Start of ENTRIES SHOWN
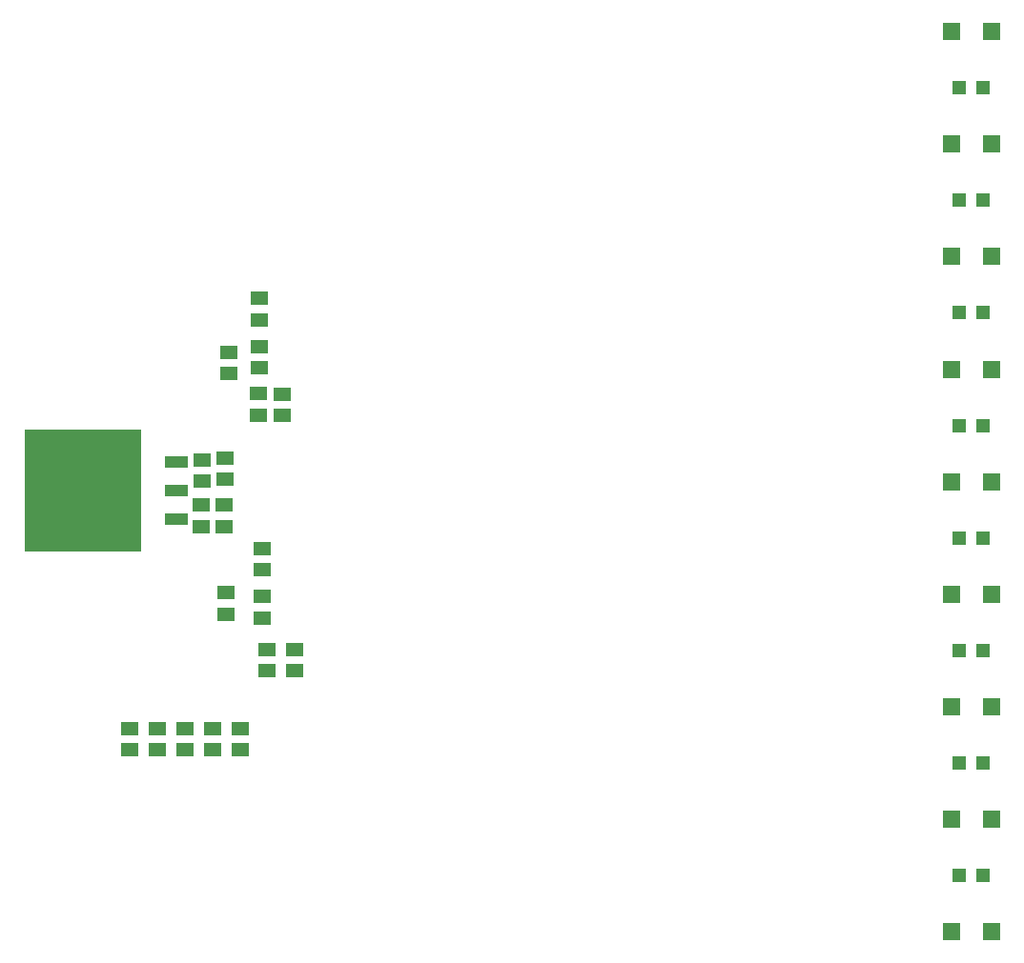
<source format=gbr>
G04 EAGLE Gerber RS-274X export*
G75*
%MOMM*%
%FSLAX34Y34*%
%LPD*%
%INSolderpaste Bottom*%
%IPPOS*%
%AMOC8*
5,1,8,0,0,1.08239X$1,22.5*%
G01*
%ADD10R,1.500000X1.300000*%
%ADD11R,10.410000X10.800000*%
%ADD12R,2.159000X1.066800*%
%ADD13R,1.600000X1.300000*%
%ADD14R,1.200000X1.200000*%
%ADD15R,1.500000X1.500000*%


D10*
X196784Y450886D03*
X196784Y431886D03*
X176342Y390230D03*
X176342Y409230D03*
X196408Y389976D03*
X196408Y408976D03*
X176718Y449240D03*
X176718Y430240D03*
D11*
X71076Y421736D03*
D12*
X154388Y421736D03*
X154388Y447136D03*
X154388Y396336D03*
D13*
X200848Y526252D03*
X200848Y545252D03*
D10*
X226502Y508168D03*
X226502Y489168D03*
X248346Y507660D03*
X248346Y488660D03*
D13*
X198308Y312384D03*
X198308Y331384D03*
X227264Y593004D03*
X227264Y574004D03*
D10*
X227264Y550332D03*
X227264Y531332D03*
D13*
X230312Y370500D03*
X230312Y351500D03*
D10*
X230312Y327828D03*
X230312Y308828D03*
D14*
X849500Y80000D03*
X870500Y80000D03*
X849500Y180000D03*
X870500Y180000D03*
X849500Y280000D03*
X870500Y280000D03*
X849500Y380000D03*
X870500Y380000D03*
X849500Y480000D03*
X870500Y480000D03*
X849500Y580000D03*
X870500Y580000D03*
X849500Y680000D03*
X870500Y680000D03*
X849500Y780000D03*
X870500Y780000D03*
D15*
X877500Y130000D03*
X842500Y130000D03*
X877500Y230000D03*
X842500Y230000D03*
X877500Y330000D03*
X842500Y330000D03*
X877500Y430000D03*
X842500Y430000D03*
X877500Y530000D03*
X842500Y530000D03*
X877500Y630000D03*
X842500Y630000D03*
X877500Y730000D03*
X842500Y730000D03*
X877500Y830000D03*
X842500Y830000D03*
X877500Y30000D03*
X842500Y30000D03*
D10*
X185928Y210668D03*
X185928Y191668D03*
X210312Y210668D03*
X210312Y191668D03*
X112776Y210668D03*
X112776Y191668D03*
X161544Y210668D03*
X161544Y191668D03*
X137160Y210668D03*
X137160Y191668D03*
X259080Y280772D03*
X259080Y261772D03*
X234696Y280772D03*
X234696Y261772D03*
M02*

</source>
End of ENTRIES SHOWN
▶ ASSIGNMENT: What you return must match the records line for line, with the pictures left out.

▶ OUTPUT OF THE TASK:
<source format=gbr>
G04 EAGLE Gerber RS-274X export*
G75*
%MOMM*%
%FSLAX34Y34*%
%LPD*%
%INSolderpaste Bottom*%
%IPPOS*%
%AMOC8*
5,1,8,0,0,1.08239X$1,22.5*%
G01*
%ADD10R,1.500000X1.300000*%
%ADD11R,10.410000X10.800000*%
%ADD12R,2.159000X1.066800*%
%ADD13R,1.600000X1.300000*%
%ADD14R,1.200000X1.200000*%
%ADD15R,1.500000X1.500000*%


D10*
X196784Y450886D03*
X196784Y431886D03*
X176342Y390230D03*
X176342Y409230D03*
X196408Y389976D03*
X196408Y408976D03*
X176718Y449240D03*
X176718Y430240D03*
D11*
X71076Y421736D03*
D12*
X154388Y421736D03*
X154388Y447136D03*
X154388Y396336D03*
D13*
X200848Y526252D03*
X200848Y545252D03*
D10*
X226502Y508168D03*
X226502Y489168D03*
X248346Y507660D03*
X248346Y488660D03*
D13*
X198308Y312384D03*
X198308Y331384D03*
X227264Y593004D03*
X227264Y574004D03*
D10*
X227264Y550332D03*
X227264Y531332D03*
D13*
X230312Y370500D03*
X230312Y351500D03*
D10*
X230312Y327828D03*
X230312Y308828D03*
D14*
X849500Y80000D03*
X870500Y80000D03*
X849500Y180000D03*
X870500Y180000D03*
X849500Y280000D03*
X870500Y280000D03*
X849500Y380000D03*
X870500Y380000D03*
X849500Y480000D03*
X870500Y480000D03*
X849500Y580000D03*
X870500Y580000D03*
X849500Y680000D03*
X870500Y680000D03*
X849500Y780000D03*
X870500Y780000D03*
D15*
X877500Y130000D03*
X842500Y130000D03*
X877500Y230000D03*
X842500Y230000D03*
X877500Y330000D03*
X842500Y330000D03*
X877500Y430000D03*
X842500Y430000D03*
X877500Y530000D03*
X842500Y530000D03*
X877500Y630000D03*
X842500Y630000D03*
X877500Y730000D03*
X842500Y730000D03*
X877500Y830000D03*
X842500Y830000D03*
X877500Y30000D03*
X842500Y30000D03*
D10*
X185928Y210668D03*
X185928Y191668D03*
X210312Y210668D03*
X210312Y191668D03*
X112776Y210668D03*
X112776Y191668D03*
X161544Y210668D03*
X161544Y191668D03*
X137160Y210668D03*
X137160Y191668D03*
X259080Y280772D03*
X259080Y261772D03*
X234696Y280772D03*
X234696Y261772D03*
M02*

</source>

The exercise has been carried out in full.